64 thoughts on “SSL and Cookies in WordPress 2.6

  1. Ryan,

    On the topic of SSL and cookies… Is there a way to define the https URL as a constant in wp-config?

    For example https://mybloghere.com/wp-admin/ works, but for a second blog running on the same host as a virtual, I’d like to use https://secondblog.com:444/ (not 443) for administration.

    This way I can bind the second SSL instance to 444 and have two separate SSL certs, root directories, etc.

    Sorry for posting here versus the forum 🙂

    Jan Dembowski

  2. Pingback: Wordpress 2.6
  3. SSL admin sounds great, although I need it to support a different prefix for SSL URLs than for non-SSL, so I will have to stick with Admin-SSL (once it works with 2.6 again) until 2.7 or whenever built-in SSL support gets a bit more flexible.

    Can you guys put SSL into the docs? The release announcement links to wikipedia for a definition of SSL, and this blog posting is the only documentation I’ve seen, but I got here through Google — no pointers in the announcement or WP Docs.

  4. Hi Ryan,

    I had to change the single quotation marks to straight marks (not cute or curly or whatever people call them) from the formatted ones in your post above. Then it worked.

    define(‘FORCE_SSL_LOGIN’, true);
    define(‘FORCE_SSL_ADMIN’, true);

    I have them both forced.

    Thanks for providing the information.

    Tom Usher

  5. I was upgrading to 2.6 and activating some plugins after the upgrade was done, then this message appeared:

    Fatal error: Allowed memory size of 33554432 bytes exhausted (tried to allocate 223115 bytes) in /home/ysamphyc/public_html/wp-admin/includes/plugin.php on line 4

    And I cannot log in the admin panel now. 🙁 Please help!

  6. Hi,

    I’m trying to use SSL-encrypted admin sessions.

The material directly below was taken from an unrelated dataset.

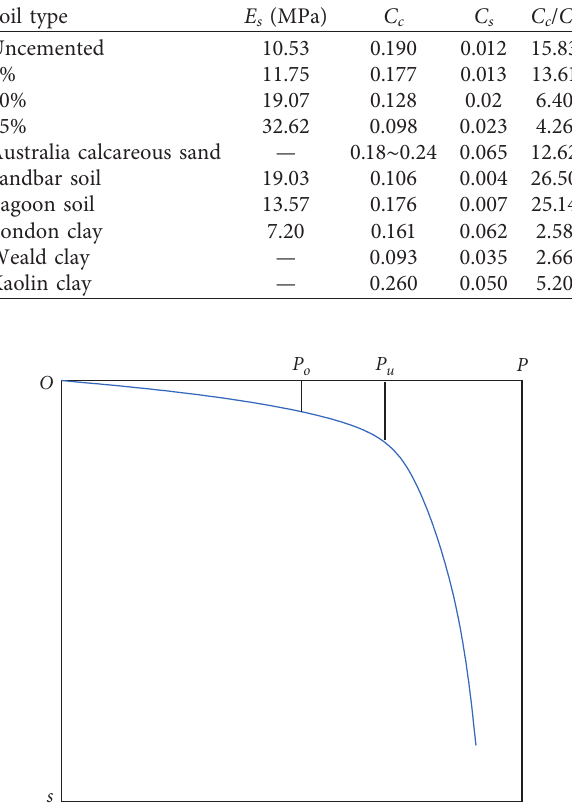
Figure 9: A typical curve of PLT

    Thus, I added those two mentioned define(…) lines to my wp-config.php, but when trying to open https://www.myfoosite.bar/wp-admin Firefox3 tells me in an error message that the site was sending it into an indefinite redirect loop.
    (Without the two lines I can access the page through SSL correctly, but then all links/image-srcs are still http://)

    What’s wrong here? Or aren’t those two lines not enough to enable SSL admin sessions? Do I need an extra plugin with WP 2.6 just laying out the foundation for its use?

    Thanks!
    Tobias

  7. I can’t find a comprehensive list of all defines that can be made in the wp-config.php file, nor instructions on how to move wp-config.php and wp-content to new locations.

  8. Hi Ryan

    The SSL features look promising – only there are various problems, for example plugins (like WP Stats) that require non-HTTPS script files/stylesheets, and so you get a ‘partially encrypted page’.

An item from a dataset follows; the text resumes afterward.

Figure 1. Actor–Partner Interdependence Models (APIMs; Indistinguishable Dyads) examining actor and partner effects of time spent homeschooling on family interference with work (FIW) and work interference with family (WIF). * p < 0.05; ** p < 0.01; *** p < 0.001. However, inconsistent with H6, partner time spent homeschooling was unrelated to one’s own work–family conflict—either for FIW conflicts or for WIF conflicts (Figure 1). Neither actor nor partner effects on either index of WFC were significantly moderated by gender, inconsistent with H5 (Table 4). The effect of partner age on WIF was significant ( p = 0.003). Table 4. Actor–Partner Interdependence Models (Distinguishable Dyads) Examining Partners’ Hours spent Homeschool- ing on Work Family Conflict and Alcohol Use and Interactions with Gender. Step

    Also, my plugin, Admin SSL (which was originally based on your first SSL plugin, Secure Admin), allows you to use Shared SSL as well as Private SSL – WordPress 2.6 will only work with Private SSL. It also allows individual pages to be secured, and actually works when you only want wp-login.php to be secured (I just can’t get that to work on my own blog!).

    Perhaps some of these features could be included in WP 2.7? I’d be happy to liaise with you to share my hard-fought experience of wrestling with Shared SSL, and the various different features.